Premature infants must begin steady breathing patterns at delivery. For really premature infants need in artificial respiration at birth, a ventilation strategy consisting of two constant inflations, relative to a standard recurrent positive pressure ventilation, did not succeed in decreasing the risk of bronchopulmonary dysplasia (BPD) or demise at 36 weeks postmenstrual age.
Researchers matched the two methods in a multicenter experiment conducted by Children’s Hospital of Philadelphia.
Studies likening the two methods have been limited until now. Collected data from smaller scaled randomized trials were contradictory: one displayed how continual inflations decreased the requirement for mechanical ventilation. But another one found no advantage in mortality.

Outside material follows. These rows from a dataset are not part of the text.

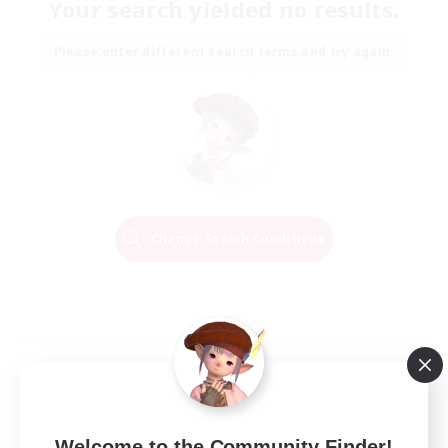
Your search yielded no results.
Please enter different search terms and try again.
Change Search Conditions
Welcome to the Community Finder!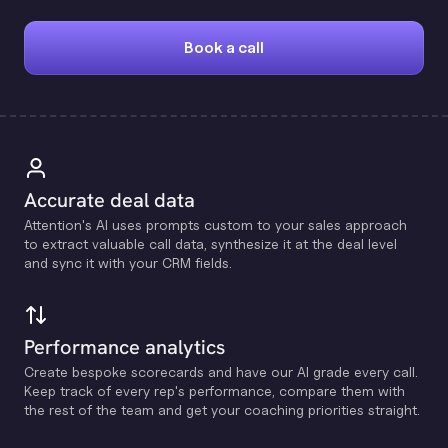
Book a call
Accurate deal data
Attention's Al uses prompts custom to your sales approach
to extract valuable call data, synthesize it at the deal level
and sync it with your CRM fields.
Performance analytics
Create bespoke scorecards and have our Al grade every call.
Keep track of every rep's performance, compare them with
the rest of the team and get your coaching priorities straight.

“Preterm infants with weak respiratory muscles and liquid-filled lungs struggle to aerate their lungs, leaving them at risk of complications, including Bronchopulmonary Dysplasia (BPD), which is associated with a lot of long-term problems,” statedHareshKirpalani, MD, MSc, neonatologist at Children’s Hospital of Philadelphia as well as the study’s lead author. “We hypothesized that establishing adequate lung volume quickly in these infants could reduce the risk of BPD. This was possible using sustained inflations at delivery, as these appeared beneficial in animal models, and in smaller prior human studies. However, in our larger randomized trial, in the smallest and most vulnerable preterm infants, this proved not to be the case.”
The randomized experiment took place between August 2014 and September 2017, in 18 neonatal ICUs of 9nations. Premature infants from 23 to 26 weeks needing artificial respiration were registered. The chief conclusion was the rate of BPD/demise at 36 weeks postmenstrual age. There were also 27 previously specified secondary efficiency results and 7 safety results, including demise at fewer than 48 hours.

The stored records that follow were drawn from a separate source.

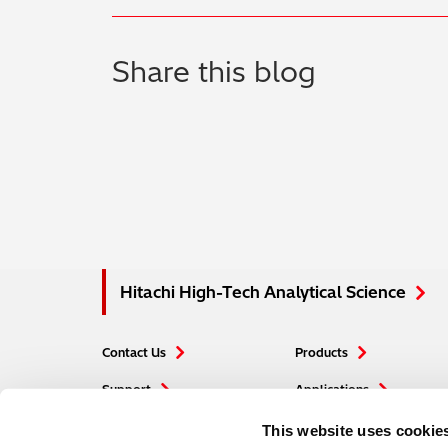
Share this blog
Hitachi High-Tech Analytical Science
Contact Us
Products
Support
Applications
Careers
Blogs
This website uses cookie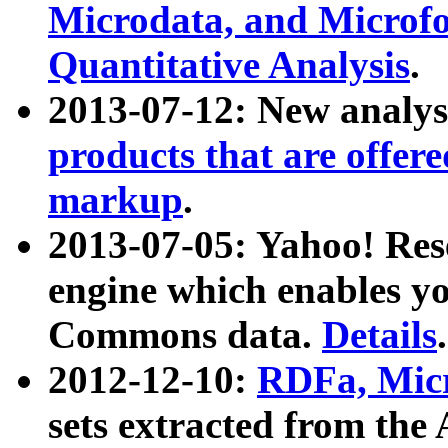
Microdata, and Microfo
Quantitative Analysis
.
2013-07-12: New analys
products that are offer
markup
.
2013-07-05: Yahoo! Res
engine which enables y
Commons data.
Details
.
2012-12-10:
RDFa, Micr
sets extracted from t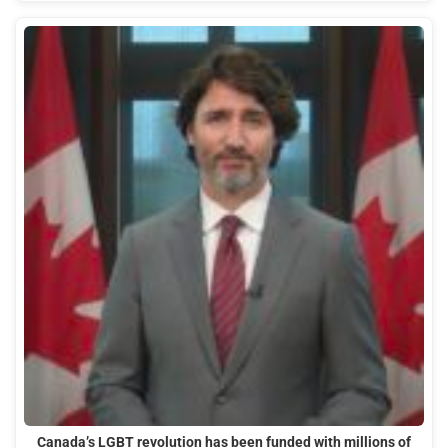
Canada’s LGBT revolution has been funded with millions of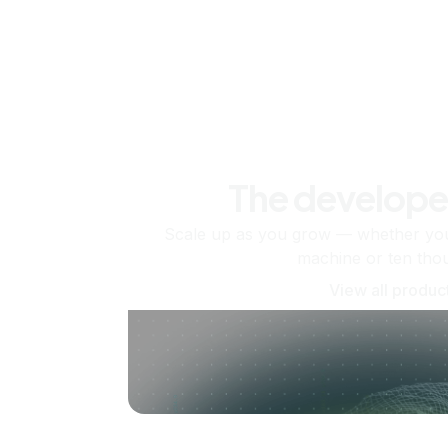
The develope
Scale up as you grow — whether you'
machine or ten tho
View all produc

From 460 random infants, 92.6%finished the trial. From the sustained inflation group, 63.7% passed away or survived with BPD relative to 59.2%of the standard resuscitation group. Demise in fewer than 48 hours of age arose in 7.4% infants in the sustained inflation group, and 1.4% in the standard resuscitation group.

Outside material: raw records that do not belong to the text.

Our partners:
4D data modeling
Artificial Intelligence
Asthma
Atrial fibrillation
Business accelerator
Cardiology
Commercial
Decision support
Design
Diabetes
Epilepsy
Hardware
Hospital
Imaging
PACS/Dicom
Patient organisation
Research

“Because we had been worried about complications, the external data safety monitoring board was looking for early adverse events. Unfortunately, this promising therapy seemed to have higher mortality, especially in the smallest, most vulnerable infants,” Kirpalani concluded. “Additional research is needed to address how best to treat these infants at delivery, to reduce their risk of extreme side effects of a very early birth.”